Exercise description – For the records below, give the number of lines where the string "Xbox" occurs. Include nothing else.

Provided information –

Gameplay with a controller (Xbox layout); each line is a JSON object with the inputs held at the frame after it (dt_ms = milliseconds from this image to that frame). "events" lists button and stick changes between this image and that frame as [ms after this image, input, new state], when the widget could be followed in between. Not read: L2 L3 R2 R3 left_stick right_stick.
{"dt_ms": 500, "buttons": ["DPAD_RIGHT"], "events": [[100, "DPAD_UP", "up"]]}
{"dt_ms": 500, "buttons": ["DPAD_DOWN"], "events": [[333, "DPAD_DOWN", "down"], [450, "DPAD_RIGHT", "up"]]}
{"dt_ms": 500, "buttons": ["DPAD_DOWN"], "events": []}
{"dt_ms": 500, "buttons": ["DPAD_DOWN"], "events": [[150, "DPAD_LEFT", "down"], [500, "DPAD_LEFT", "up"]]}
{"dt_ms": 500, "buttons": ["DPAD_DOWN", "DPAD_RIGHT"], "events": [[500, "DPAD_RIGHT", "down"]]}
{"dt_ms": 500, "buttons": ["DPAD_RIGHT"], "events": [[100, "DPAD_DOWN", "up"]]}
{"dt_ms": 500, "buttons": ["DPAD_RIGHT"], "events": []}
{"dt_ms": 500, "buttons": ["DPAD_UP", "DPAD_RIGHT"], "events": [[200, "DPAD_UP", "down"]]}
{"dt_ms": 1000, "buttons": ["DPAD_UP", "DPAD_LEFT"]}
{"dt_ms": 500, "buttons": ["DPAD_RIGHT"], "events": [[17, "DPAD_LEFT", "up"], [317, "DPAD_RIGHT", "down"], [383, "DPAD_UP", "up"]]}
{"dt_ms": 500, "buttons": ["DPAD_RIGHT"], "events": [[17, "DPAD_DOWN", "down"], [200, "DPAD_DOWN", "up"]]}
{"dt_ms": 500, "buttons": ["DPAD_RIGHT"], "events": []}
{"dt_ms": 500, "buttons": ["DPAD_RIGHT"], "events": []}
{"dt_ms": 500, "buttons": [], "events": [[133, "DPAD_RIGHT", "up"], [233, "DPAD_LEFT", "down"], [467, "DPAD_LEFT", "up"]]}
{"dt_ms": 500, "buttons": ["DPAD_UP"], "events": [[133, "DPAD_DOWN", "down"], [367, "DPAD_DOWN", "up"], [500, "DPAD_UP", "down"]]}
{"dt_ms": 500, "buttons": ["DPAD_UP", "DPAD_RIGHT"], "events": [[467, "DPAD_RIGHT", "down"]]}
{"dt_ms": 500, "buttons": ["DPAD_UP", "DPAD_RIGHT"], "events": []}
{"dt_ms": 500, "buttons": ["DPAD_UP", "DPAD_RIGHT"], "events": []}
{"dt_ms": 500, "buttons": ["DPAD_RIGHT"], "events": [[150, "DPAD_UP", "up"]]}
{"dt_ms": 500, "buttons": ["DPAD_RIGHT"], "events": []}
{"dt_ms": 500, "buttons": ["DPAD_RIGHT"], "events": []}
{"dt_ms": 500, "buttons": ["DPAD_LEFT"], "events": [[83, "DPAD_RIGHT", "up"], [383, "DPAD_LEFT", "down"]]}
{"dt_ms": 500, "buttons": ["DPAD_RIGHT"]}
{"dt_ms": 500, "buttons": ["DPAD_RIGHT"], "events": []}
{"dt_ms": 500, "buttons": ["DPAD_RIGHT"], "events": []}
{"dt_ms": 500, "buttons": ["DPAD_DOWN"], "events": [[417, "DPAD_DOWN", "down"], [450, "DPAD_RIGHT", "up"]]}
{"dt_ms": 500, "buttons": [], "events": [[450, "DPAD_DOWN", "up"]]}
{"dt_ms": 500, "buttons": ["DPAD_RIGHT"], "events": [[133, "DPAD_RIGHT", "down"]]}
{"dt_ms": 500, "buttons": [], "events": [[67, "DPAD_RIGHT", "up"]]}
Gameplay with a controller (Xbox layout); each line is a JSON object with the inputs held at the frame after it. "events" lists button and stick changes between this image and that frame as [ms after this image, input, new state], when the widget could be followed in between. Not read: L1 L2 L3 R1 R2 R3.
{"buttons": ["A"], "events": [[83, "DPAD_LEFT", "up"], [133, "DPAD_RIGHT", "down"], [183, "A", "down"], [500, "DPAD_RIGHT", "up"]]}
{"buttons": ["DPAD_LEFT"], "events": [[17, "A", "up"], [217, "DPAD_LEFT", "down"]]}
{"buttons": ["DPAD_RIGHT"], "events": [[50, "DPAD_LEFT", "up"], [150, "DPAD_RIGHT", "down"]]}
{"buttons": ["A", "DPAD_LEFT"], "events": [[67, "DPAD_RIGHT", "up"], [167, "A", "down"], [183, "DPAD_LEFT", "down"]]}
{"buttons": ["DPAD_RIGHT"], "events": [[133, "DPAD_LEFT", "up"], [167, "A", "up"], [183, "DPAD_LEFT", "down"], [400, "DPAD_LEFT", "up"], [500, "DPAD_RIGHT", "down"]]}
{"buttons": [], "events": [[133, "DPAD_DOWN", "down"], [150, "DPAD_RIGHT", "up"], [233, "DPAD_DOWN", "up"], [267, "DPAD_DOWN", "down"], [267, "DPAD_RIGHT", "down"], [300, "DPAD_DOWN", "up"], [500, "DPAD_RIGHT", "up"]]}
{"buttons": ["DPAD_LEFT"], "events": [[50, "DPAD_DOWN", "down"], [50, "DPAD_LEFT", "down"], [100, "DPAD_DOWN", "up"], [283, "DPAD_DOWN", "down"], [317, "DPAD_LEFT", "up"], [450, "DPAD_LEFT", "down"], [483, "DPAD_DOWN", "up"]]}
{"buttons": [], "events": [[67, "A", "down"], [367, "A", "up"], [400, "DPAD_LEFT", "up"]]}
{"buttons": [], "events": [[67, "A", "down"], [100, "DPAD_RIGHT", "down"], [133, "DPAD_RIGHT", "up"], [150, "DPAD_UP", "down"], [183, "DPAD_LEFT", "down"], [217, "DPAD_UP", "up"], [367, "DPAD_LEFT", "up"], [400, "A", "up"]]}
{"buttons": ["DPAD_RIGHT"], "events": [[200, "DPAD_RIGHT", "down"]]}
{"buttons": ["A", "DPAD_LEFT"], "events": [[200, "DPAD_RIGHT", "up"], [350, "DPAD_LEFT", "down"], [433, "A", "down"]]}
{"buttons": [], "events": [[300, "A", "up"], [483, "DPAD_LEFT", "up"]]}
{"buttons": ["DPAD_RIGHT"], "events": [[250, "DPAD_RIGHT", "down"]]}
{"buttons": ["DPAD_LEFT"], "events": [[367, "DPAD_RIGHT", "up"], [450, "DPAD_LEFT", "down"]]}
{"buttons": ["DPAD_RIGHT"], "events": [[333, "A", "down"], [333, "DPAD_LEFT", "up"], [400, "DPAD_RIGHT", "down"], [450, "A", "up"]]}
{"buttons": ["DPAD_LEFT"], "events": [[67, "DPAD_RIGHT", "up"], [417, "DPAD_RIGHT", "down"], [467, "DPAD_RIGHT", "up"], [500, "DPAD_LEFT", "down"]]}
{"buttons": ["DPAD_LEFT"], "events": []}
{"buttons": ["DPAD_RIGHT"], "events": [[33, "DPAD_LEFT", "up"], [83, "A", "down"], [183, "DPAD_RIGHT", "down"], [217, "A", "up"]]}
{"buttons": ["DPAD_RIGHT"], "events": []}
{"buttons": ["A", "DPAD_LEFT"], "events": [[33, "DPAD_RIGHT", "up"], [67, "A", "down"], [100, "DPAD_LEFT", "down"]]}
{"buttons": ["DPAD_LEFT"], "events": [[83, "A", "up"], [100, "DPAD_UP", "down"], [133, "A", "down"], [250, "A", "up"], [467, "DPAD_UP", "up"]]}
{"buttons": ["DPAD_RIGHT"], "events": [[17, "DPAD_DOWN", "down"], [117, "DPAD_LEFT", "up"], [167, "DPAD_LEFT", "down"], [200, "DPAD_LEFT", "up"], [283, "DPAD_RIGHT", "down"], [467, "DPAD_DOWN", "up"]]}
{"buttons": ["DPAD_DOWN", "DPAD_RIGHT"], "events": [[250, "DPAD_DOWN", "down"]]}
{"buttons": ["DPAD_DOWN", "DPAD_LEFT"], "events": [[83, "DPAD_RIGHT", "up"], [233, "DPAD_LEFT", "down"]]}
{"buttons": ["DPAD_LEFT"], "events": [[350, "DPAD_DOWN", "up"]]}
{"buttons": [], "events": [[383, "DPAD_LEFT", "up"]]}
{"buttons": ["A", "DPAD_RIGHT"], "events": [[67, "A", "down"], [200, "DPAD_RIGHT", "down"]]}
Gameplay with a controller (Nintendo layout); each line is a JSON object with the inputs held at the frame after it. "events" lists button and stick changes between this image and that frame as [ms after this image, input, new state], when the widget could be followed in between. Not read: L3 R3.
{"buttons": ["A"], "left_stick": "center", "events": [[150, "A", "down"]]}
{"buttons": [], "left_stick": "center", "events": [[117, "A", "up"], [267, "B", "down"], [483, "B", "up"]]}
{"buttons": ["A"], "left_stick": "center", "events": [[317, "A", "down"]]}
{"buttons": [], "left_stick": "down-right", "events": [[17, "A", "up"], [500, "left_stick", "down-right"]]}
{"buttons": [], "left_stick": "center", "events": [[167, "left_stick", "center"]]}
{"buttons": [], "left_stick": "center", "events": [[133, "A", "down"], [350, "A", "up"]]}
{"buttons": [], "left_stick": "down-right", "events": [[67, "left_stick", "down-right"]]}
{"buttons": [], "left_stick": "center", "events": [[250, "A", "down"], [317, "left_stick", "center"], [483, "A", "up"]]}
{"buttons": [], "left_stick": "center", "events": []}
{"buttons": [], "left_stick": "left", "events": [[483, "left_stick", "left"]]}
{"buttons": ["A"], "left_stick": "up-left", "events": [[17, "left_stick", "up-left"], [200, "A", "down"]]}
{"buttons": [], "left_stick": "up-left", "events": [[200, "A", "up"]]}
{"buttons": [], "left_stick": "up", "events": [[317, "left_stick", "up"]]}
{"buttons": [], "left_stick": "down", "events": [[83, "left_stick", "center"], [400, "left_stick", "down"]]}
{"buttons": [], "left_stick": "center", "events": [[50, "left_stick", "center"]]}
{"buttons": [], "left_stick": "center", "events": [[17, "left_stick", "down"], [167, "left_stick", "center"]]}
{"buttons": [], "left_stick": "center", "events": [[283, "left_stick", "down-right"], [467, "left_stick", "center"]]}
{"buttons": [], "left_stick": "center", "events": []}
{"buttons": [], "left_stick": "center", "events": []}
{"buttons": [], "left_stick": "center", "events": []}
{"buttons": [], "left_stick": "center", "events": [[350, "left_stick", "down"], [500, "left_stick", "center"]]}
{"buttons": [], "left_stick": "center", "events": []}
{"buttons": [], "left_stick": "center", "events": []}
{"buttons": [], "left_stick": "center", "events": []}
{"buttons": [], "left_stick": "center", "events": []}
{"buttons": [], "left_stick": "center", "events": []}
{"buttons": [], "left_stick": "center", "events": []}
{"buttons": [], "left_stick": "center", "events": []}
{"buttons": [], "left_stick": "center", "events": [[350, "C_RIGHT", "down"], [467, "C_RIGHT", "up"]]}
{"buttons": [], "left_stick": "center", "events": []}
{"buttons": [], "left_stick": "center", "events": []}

Solution for this problem – 2